Montevideo
Città, capitale dell’Uruguay e capoluogo del dipartimento omonimo. Derivò il nome da quello della vicina collina, così chiamata dai primi visitatori europei del luogo, i navigatori spagnoli di F. Magellano (1520). Il primo centro abitato sorse però solo nel 1726, per iniziativa di Mauricio de Zabala, governatore spagnolo di Buenos Aires, che volle farne una cittadella fortificata, posto avanzato, sulla Plata, contro la minaccia di una penetrazione portoghese dal Brasile. Il governatore don Joaquín del Pino (1773) ne promosse lo sviluppo quale centro cittadino. La partecipazione volontaria, in massa, alla riconquista di Buenos Aires caduta in mano agli inglesi (1806) le costò, a seguito di un sanguinoso assedio, l’occupazione britannica. Quando Buenos Aires dichiarò la volontà di indipendenza dalla Corona di Spagna (1810), le forze fedeli alla madrepatria, e quanti erano insofferenti della tutela bonaerense, si concentrarono in M. e riuscirono a resistere ai ripetuti attacchi dei rivoluzionari sino al giugno 1814. Nel 1817 la città cadeva in mano ai portoghesi del Brasile che l’abbandonarono solo quando, in virtù del trattato di pace tra Brasile e Province Unite del Rio della Plata (27 ag. 1828), fu dichiarata l’indipendenza dell’Uruguay, di cui M. divenne la capitale. Durante la Guerra grande contro J.M. de Rosas, divenuta il rifugio degli avversari del dittatore argentino, M. subì quasi ininterrottamente nove anni di assedio (1843-51), sostenuta da numerosi volontari europei, fra i quali si segnalarono i cinquecento italiani di G. Garibaldi, che concorsero validamente alla resistenza contro le forze assedianti del generale M. Oribe.
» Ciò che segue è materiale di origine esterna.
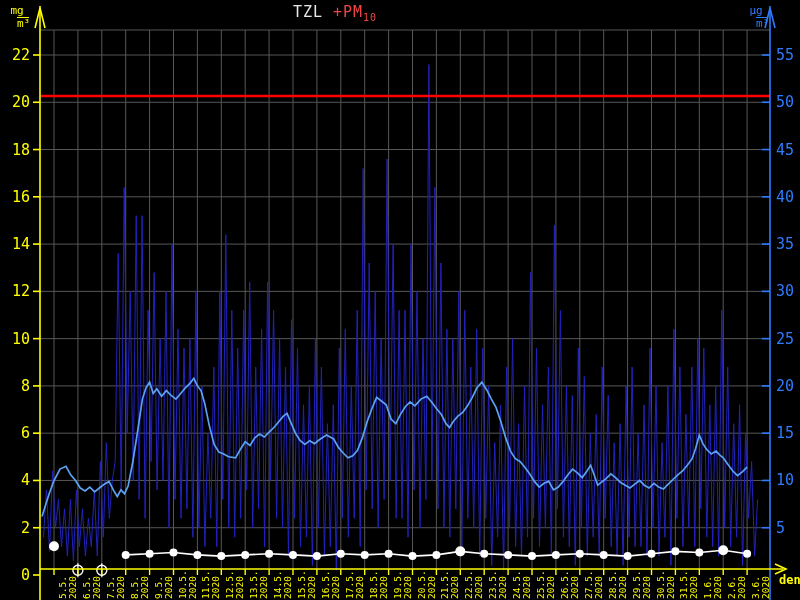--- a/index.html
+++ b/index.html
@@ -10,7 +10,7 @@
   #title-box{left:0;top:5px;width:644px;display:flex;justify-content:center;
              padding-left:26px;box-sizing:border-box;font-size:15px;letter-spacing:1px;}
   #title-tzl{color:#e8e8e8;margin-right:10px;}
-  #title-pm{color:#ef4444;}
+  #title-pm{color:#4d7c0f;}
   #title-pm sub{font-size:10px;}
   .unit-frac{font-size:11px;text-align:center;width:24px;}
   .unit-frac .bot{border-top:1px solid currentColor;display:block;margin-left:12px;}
Costituì la settima Conferenza panamericana, dal dic. 1933 al genn. 1934. In tale occasione gli USA proposero un abbassamento delle barriere doganali; furono inoltre fatte pressioni sui governi di Bolivia e Paraguay, impegnati nella guerra del Chaco, perché giungessero a un armistizio; infine fu avanzata la proposta di un accordo col quale tutti i Paesi americani si impegnassero a rinunciare al metodo dell’intervento negli affari interni degli altri Stati. L’accoglimento di quest’ultima proposta da parte degli USA rappresentò uno dei primi esempi di quella «politica del buon vicinato» (good neighbor policy) perseguita da F. D. Roosevelt, a parziale modifica della dottrina di Monroe.